Made some Eastern Red Cedar pens this morning. After all, the thunderbangers that went through last night made the thought of firing up the bandsaw mill not so entertaining. Hobby sawyer = not getting covered in mud and trying to explain it to the wife!

Anyway, the lathe is a nice dry place to play after having some coffee!












Trying to get away from the super slick-shiny finishes I've been doing lately and get back to something that looks more like a piece of purty wood!



Thanks for looking!
Scott B


----------



## zacker (Feb 8, 2012)

nice pens... 
I have some..I think its cheery burl?? not sure, its been so long since i got it i forgot..lol but, its drying and will be pens one day! Cant wait to turn them. Also been doing more turning tool making than actuall turning..lol and collecting wood from my woods. Found a nice sized chunk of Spalted maple and a bunch of Ambrosia maple, two pieces that are going to the mill to make slabs for a coffee table and a 8 x 6 beam for a mantle. Just got a 16" x 6' hunk of Hickory this weekend too. Lotsa wood, not much time.


----------



## swift4me (Feb 9, 2012)

Very nice pens. I too like the finish like that. I'm not a pen guy, but on my waterfowl calls I really like a softer finish, despite the toughness of CA and others.
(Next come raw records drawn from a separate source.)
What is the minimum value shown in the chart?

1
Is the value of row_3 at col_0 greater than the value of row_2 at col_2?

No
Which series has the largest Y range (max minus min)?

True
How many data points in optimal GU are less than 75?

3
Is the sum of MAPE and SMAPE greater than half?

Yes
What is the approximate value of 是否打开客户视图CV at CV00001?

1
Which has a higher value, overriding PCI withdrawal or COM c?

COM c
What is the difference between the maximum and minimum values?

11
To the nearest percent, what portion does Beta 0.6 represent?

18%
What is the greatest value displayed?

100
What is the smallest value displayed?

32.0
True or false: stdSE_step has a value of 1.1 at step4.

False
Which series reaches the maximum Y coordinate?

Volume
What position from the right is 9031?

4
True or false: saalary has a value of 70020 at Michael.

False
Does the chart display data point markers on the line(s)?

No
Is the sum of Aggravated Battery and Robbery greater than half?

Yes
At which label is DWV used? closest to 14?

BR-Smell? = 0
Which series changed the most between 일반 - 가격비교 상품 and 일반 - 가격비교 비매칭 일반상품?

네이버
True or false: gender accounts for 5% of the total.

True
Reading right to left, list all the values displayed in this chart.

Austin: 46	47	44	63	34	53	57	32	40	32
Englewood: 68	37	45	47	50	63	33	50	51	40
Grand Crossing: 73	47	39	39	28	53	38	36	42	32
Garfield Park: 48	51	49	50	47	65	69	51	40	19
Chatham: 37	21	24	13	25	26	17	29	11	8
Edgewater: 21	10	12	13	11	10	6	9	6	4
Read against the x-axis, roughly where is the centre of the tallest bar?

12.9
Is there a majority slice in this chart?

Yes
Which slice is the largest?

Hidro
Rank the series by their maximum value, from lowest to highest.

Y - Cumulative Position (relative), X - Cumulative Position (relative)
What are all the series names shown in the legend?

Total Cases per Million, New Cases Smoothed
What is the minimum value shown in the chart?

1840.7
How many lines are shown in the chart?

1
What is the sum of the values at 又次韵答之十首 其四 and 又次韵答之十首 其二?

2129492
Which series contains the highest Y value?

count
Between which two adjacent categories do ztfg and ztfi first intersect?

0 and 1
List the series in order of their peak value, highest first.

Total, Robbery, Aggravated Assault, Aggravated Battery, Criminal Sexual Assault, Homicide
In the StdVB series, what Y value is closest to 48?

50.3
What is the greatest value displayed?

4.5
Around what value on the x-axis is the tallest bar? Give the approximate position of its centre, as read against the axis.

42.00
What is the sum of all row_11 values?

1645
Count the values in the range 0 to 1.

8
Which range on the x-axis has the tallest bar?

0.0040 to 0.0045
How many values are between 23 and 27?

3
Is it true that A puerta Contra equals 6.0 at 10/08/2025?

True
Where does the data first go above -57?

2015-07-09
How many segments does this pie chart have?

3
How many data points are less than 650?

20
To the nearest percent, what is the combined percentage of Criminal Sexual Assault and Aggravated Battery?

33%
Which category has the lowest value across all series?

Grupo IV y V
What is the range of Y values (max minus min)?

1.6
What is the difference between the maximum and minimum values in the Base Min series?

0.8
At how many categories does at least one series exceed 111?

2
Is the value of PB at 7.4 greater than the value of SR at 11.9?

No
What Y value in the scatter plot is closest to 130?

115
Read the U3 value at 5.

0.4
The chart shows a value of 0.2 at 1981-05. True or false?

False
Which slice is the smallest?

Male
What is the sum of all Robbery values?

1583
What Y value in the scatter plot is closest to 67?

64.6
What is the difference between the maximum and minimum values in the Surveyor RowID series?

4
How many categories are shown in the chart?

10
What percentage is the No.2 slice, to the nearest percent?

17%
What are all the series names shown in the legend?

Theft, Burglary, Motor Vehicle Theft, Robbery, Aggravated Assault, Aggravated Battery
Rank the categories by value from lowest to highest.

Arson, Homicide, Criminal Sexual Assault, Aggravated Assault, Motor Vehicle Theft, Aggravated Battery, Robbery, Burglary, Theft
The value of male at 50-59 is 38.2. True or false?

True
Always a trade off I guess. I finally checked out your website and I'm jealous of that milling setup. I could make good use of that thing on some big chestnuts, French oak, birch and cherry.

I finaly bought a decent sized bandsaw so at lest cutting my own blanks from found wood is a little less dangerous.
Good job.

Pete


----------



## zacker (Feb 9, 2012)

Hey Scott, I just looked at your site. 
Are the pen blanks listed there still in stock? Also, i love the walnut slabs... great pricing too....wow! 
Wish I lived a little closer though.. CT to AR would take me awhile...lol but if you still have those blanks id be interested in getting a few... also, do you ever cut bowl blanks? say 10" or 12" square x 3 or 4" tall? Thanks!


----------